(Saved entries)
────────────────────────────────────────

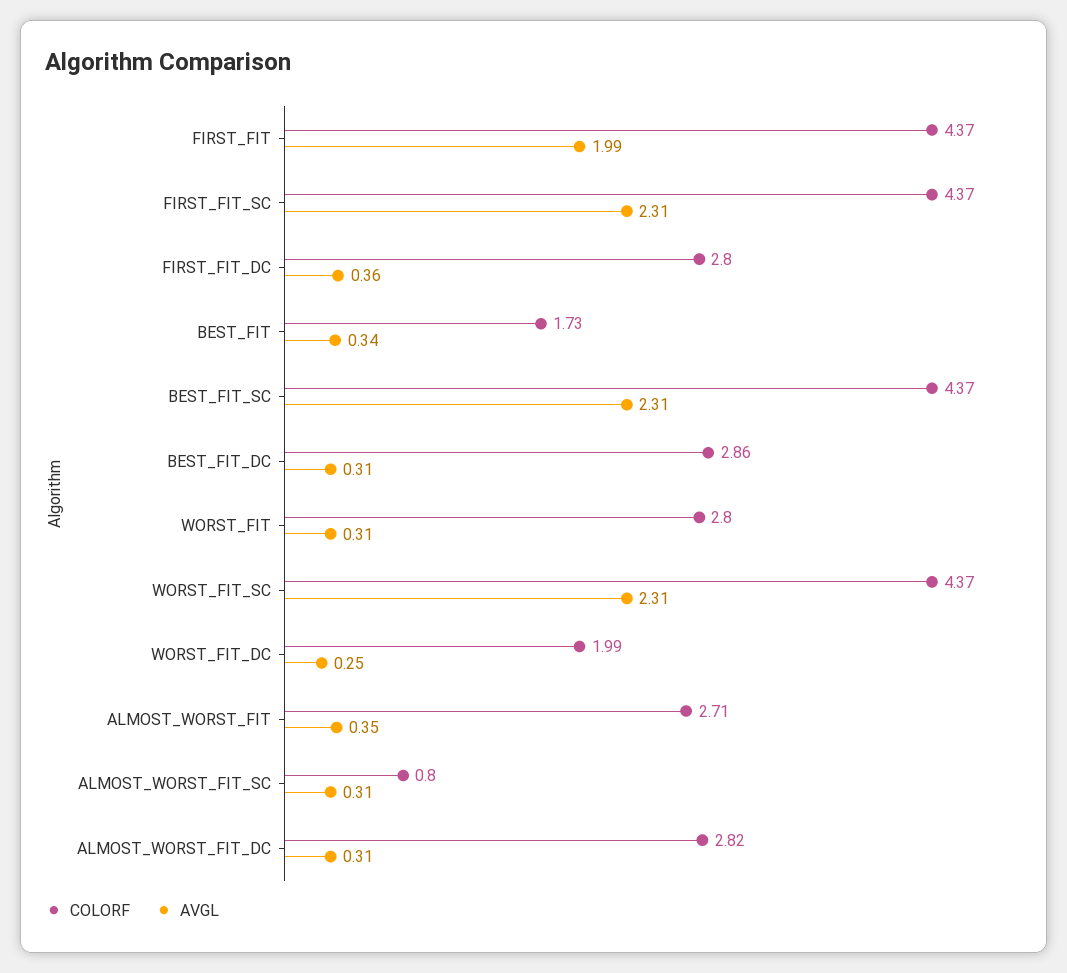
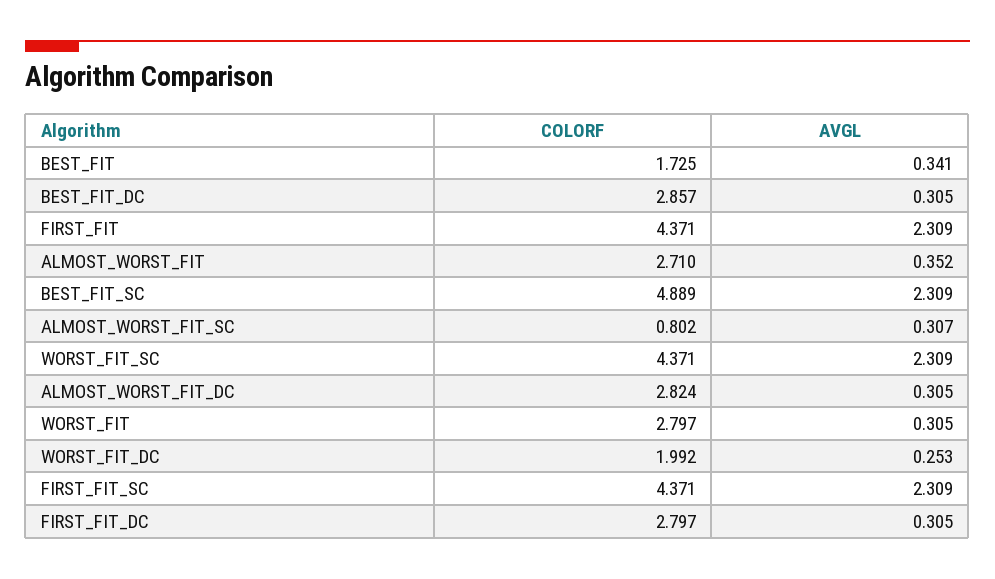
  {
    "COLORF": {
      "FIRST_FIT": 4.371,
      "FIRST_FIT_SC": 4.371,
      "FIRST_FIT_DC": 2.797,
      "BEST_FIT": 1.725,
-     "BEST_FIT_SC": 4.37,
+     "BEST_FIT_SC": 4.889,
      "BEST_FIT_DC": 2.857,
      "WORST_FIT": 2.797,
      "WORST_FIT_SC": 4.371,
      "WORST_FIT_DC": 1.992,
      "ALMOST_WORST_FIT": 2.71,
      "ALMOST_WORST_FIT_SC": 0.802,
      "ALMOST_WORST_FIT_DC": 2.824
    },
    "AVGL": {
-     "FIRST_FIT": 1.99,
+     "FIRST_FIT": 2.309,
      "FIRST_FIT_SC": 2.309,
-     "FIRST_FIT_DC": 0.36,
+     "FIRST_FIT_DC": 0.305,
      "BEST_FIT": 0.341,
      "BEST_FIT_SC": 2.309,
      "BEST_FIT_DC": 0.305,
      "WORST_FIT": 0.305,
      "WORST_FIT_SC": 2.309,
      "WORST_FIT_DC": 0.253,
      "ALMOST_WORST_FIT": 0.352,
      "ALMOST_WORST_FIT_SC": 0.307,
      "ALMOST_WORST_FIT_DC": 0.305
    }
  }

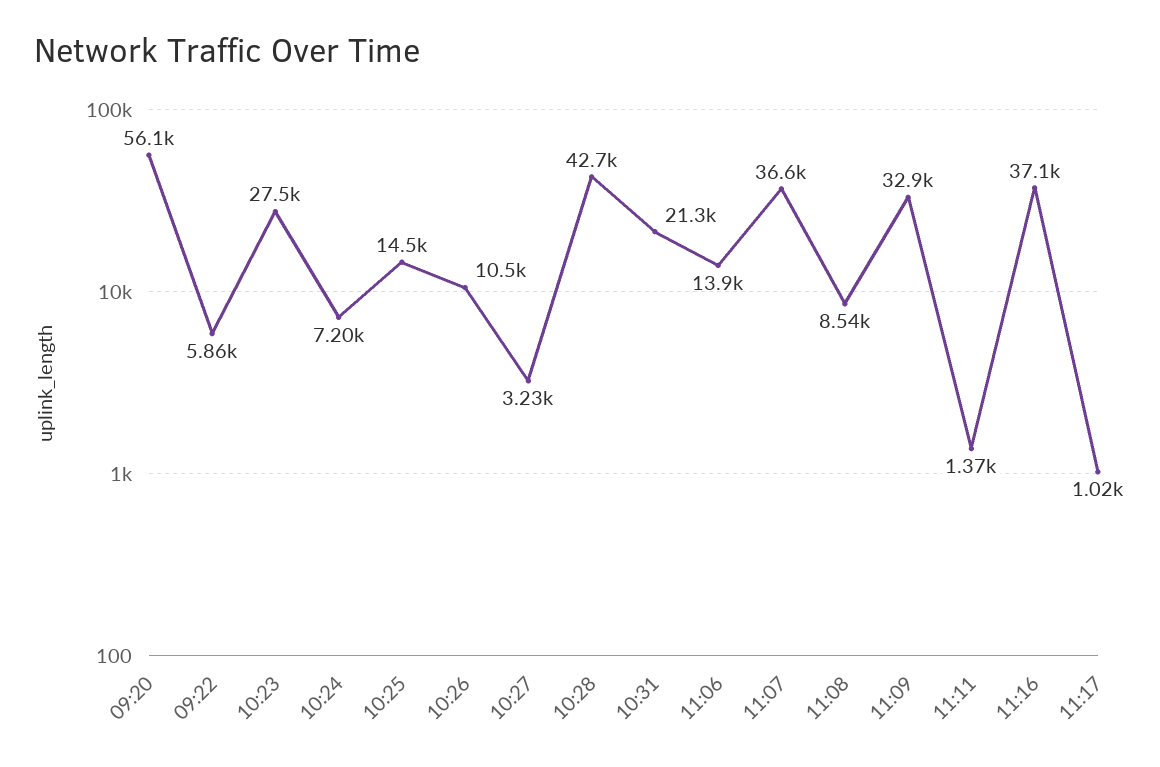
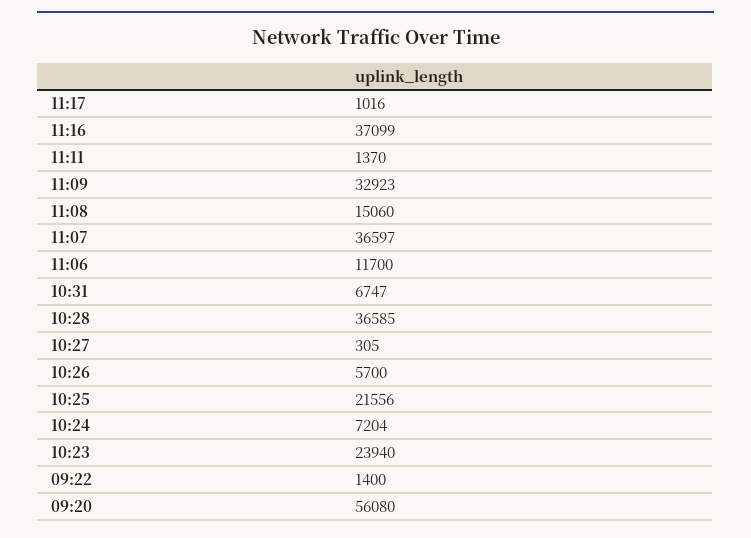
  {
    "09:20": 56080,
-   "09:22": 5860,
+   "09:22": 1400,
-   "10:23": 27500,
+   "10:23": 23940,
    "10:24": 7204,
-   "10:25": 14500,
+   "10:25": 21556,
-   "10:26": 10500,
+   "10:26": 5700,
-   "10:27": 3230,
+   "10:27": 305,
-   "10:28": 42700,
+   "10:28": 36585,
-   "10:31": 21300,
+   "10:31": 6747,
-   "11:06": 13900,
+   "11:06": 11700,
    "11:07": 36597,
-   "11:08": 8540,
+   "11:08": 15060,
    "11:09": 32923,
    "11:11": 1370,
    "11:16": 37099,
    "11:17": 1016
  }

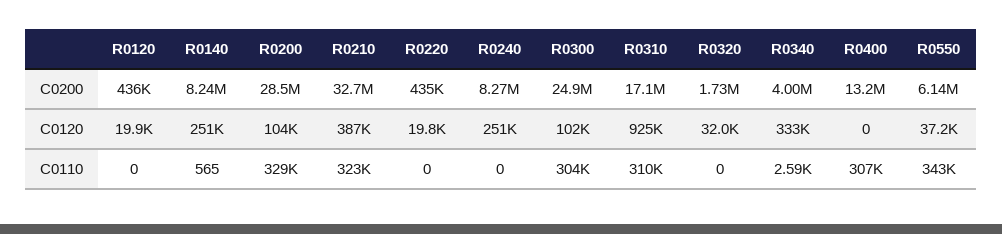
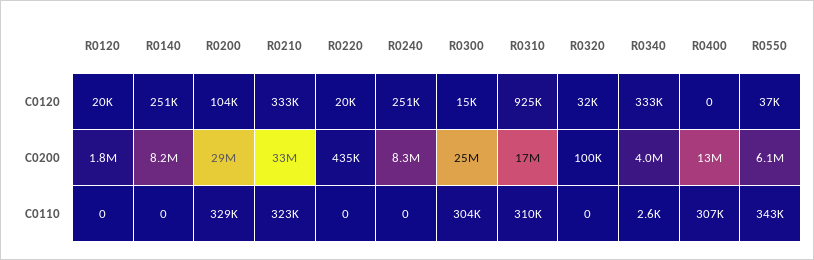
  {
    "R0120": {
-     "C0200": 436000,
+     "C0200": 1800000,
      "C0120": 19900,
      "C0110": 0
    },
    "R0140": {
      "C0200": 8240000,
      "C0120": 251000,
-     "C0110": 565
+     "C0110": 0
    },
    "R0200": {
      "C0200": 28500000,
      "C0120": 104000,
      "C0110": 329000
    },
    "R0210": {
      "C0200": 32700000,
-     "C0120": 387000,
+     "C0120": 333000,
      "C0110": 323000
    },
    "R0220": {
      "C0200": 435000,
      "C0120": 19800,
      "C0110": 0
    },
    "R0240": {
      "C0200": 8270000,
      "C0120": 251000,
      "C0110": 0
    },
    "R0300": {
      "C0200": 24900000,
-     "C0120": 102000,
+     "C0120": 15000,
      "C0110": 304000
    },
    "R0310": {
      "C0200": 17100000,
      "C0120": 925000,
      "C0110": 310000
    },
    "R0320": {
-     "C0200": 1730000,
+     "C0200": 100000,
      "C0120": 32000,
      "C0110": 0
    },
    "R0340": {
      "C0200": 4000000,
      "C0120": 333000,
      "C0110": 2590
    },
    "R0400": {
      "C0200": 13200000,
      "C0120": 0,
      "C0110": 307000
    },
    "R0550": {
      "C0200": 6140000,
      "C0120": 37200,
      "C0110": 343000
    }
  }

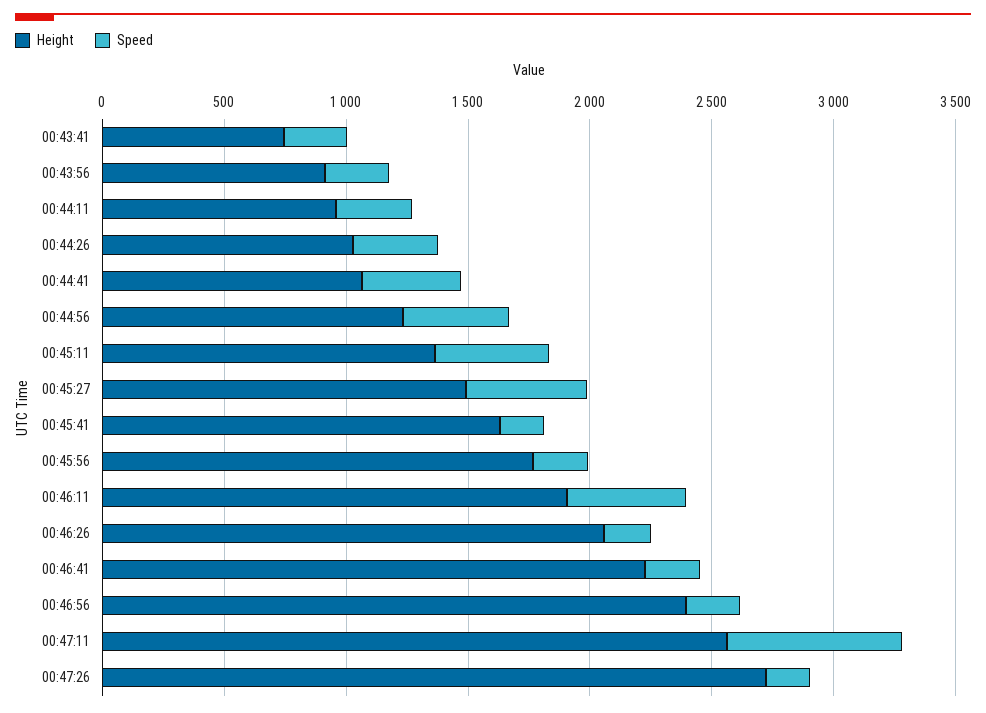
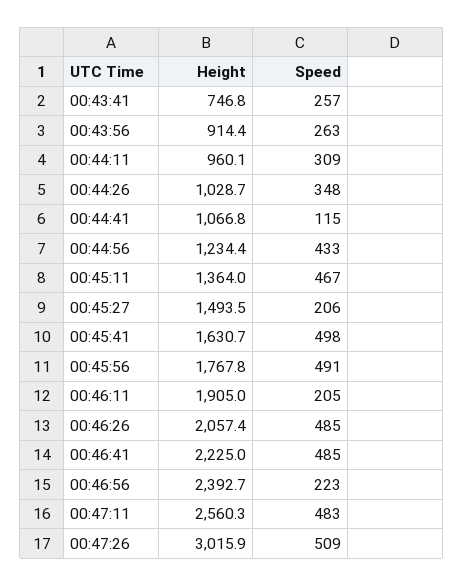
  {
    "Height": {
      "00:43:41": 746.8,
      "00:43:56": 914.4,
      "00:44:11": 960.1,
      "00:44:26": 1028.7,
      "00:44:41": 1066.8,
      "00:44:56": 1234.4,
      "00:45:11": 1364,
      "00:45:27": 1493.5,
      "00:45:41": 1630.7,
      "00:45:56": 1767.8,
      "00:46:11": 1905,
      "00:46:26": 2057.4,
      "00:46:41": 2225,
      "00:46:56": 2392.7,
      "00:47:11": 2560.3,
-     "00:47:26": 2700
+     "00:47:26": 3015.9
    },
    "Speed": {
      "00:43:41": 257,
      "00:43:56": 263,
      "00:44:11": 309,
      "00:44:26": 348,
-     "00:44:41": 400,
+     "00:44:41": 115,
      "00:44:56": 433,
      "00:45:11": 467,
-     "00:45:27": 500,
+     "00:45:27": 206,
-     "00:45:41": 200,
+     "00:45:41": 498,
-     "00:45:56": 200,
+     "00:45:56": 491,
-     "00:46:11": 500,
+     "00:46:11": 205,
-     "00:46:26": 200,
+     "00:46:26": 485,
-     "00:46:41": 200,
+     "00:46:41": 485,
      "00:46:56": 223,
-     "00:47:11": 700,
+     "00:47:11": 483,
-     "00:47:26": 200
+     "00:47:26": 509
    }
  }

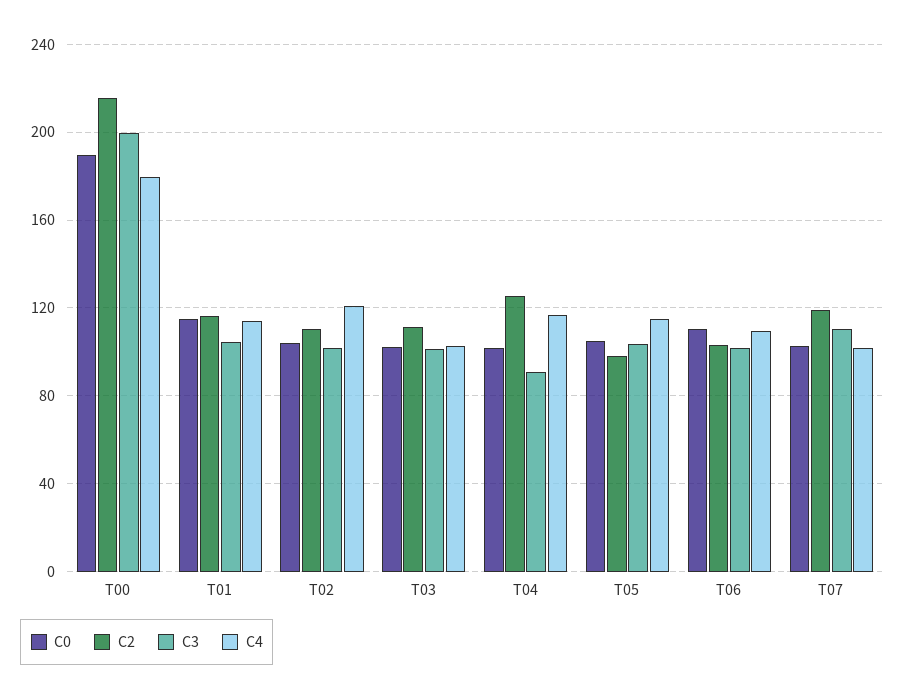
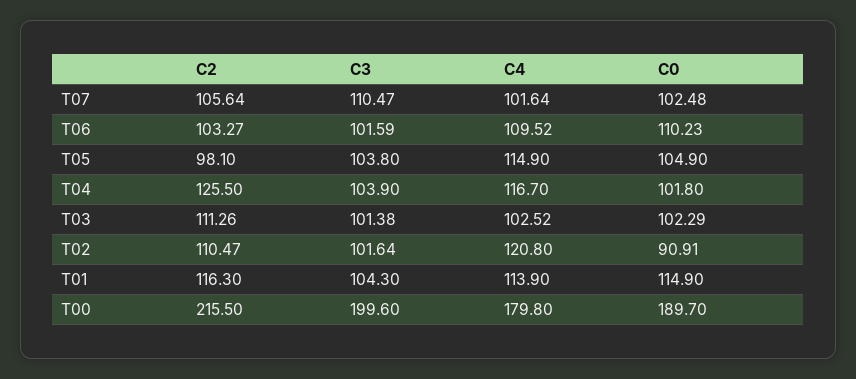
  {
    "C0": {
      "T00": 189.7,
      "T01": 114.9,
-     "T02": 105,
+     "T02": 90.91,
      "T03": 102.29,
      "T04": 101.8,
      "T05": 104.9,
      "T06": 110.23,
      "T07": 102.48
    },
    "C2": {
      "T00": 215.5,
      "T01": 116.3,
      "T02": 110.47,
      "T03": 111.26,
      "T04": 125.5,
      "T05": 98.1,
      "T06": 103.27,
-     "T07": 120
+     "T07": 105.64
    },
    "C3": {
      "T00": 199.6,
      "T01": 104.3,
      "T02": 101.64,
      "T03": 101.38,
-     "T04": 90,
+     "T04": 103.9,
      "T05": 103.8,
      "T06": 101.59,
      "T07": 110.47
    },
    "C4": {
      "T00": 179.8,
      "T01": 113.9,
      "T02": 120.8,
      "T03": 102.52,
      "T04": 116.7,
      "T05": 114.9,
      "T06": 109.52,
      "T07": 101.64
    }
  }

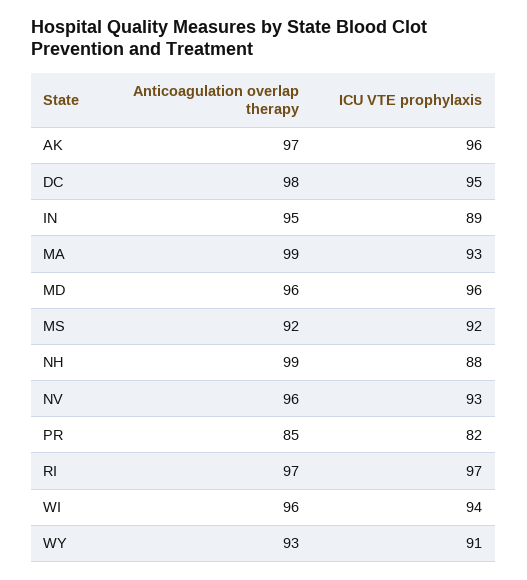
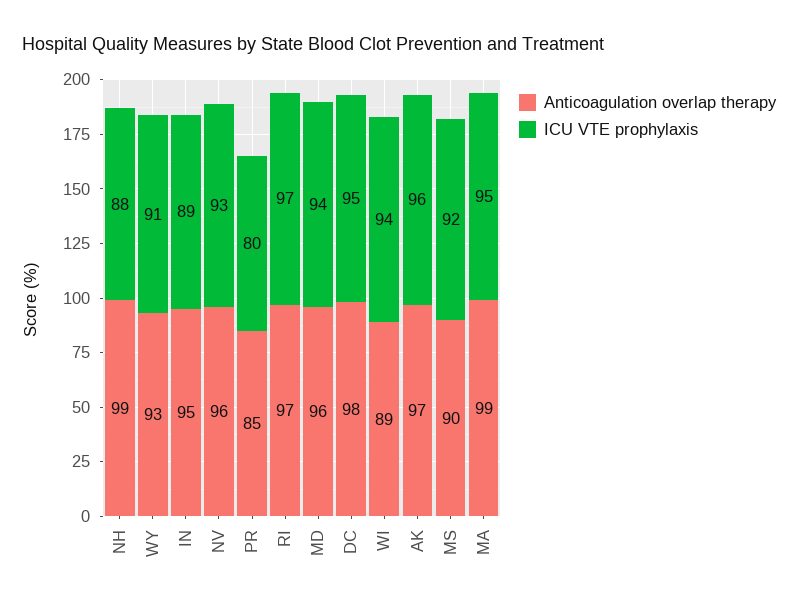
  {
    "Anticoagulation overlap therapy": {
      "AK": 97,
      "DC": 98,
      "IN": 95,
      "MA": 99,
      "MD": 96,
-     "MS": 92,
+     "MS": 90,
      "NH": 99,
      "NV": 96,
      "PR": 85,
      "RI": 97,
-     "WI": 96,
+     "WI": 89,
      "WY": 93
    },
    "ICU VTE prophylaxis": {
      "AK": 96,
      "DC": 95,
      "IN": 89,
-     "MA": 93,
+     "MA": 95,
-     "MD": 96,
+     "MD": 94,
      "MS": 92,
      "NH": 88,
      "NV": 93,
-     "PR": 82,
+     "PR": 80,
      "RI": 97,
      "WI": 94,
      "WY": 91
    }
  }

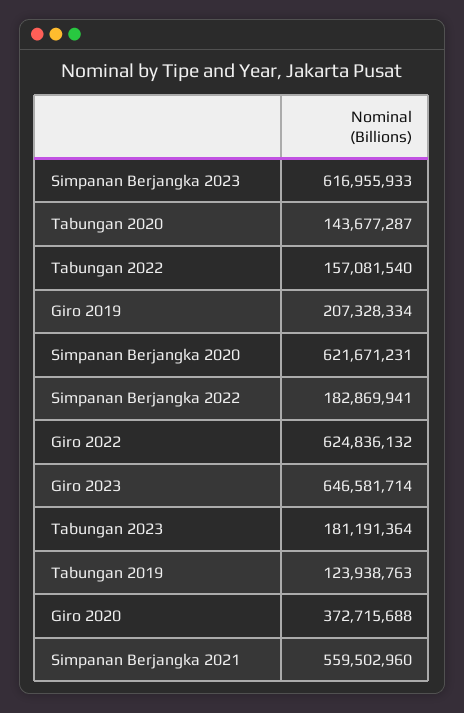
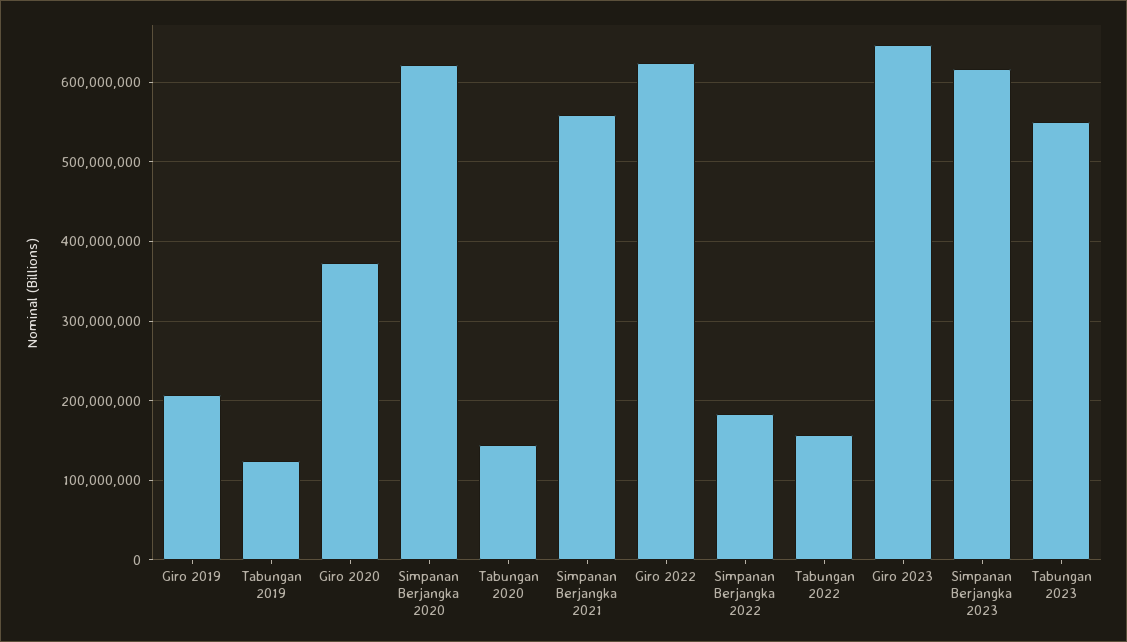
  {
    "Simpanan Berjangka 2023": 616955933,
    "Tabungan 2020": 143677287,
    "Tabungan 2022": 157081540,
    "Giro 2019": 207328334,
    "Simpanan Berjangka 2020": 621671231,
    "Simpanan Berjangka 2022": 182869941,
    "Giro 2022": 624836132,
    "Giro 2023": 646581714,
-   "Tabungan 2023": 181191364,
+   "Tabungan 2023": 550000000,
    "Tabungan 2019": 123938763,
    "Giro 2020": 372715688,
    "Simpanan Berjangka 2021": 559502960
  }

────────────────────────────────────────

Filter the data, keeping only the lines that contain "Giro".

■ **EXPECTED ANSWER**
    "Giro 2019": 207328334,
    "Giro 2022": 624836132,
    "Giro 2023": 646581714,
    "Giro 2020": 372715688,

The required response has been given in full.